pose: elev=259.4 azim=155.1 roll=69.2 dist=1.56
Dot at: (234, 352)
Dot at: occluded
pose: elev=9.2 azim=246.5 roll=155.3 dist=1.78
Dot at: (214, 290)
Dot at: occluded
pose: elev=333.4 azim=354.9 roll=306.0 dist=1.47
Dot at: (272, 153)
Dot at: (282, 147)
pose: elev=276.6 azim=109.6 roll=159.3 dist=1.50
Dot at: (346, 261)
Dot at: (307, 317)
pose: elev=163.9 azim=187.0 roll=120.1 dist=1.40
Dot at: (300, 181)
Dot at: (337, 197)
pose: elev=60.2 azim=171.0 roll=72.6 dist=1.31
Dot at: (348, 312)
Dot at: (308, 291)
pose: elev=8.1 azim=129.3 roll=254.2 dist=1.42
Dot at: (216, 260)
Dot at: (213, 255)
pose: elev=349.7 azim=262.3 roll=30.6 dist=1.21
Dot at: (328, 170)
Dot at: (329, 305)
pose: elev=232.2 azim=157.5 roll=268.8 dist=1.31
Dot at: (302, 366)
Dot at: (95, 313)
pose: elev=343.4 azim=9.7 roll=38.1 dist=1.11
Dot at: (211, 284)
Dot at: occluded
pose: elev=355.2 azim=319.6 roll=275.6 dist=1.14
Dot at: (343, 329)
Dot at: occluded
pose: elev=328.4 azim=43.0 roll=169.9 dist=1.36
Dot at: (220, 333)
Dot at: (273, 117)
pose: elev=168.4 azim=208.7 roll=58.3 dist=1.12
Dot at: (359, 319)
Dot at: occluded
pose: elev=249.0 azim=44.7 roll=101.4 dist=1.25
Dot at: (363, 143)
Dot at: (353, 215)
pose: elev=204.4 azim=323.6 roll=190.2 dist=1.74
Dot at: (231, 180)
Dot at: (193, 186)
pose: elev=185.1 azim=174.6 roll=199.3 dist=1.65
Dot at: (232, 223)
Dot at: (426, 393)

------------------------------------------------------------------------

Reproduce the listing from the line with "pose: elev=9.2 azim=246.5" up to and including the line with "Dot at: (95, 313)", substituting "distance" for every "dist" and leaving everything else unchanged. Output only those lines.

= Reply =
pose: elev=9.2 azim=246.5 roll=155.3 distance=1.78
Dot at: (214, 290)
Dot at: occluded
pose: elev=333.4 azim=354.9 roll=306.0 distance=1.47
Dot at: (272, 153)
Dot at: (282, 147)
pose: elev=276.6 azim=109.6 roll=159.3 distance=1.50
Dot at: (346, 261)
Dot at: (307, 317)
pose: elev=163.9 azim=187.0 roll=120.1 distance=1.40
Dot at: (300, 181)
Dot at: (337, 197)
pose: elev=60.2 azim=171.0 roll=72.6 distance=1.31
Dot at: (348, 312)
Dot at: (308, 291)
pose: elev=8.1 azim=129.3 roll=254.2 distance=1.42
Dot at: (216, 260)
Dot at: (213, 255)
pose: elev=349.7 azim=262.3 roll=30.6 distance=1.21
Dot at: (328, 170)
Dot at: (329, 305)
pose: elev=232.2 azim=157.5 roll=268.8 distance=1.31
Dot at: (302, 366)
Dot at: (95, 313)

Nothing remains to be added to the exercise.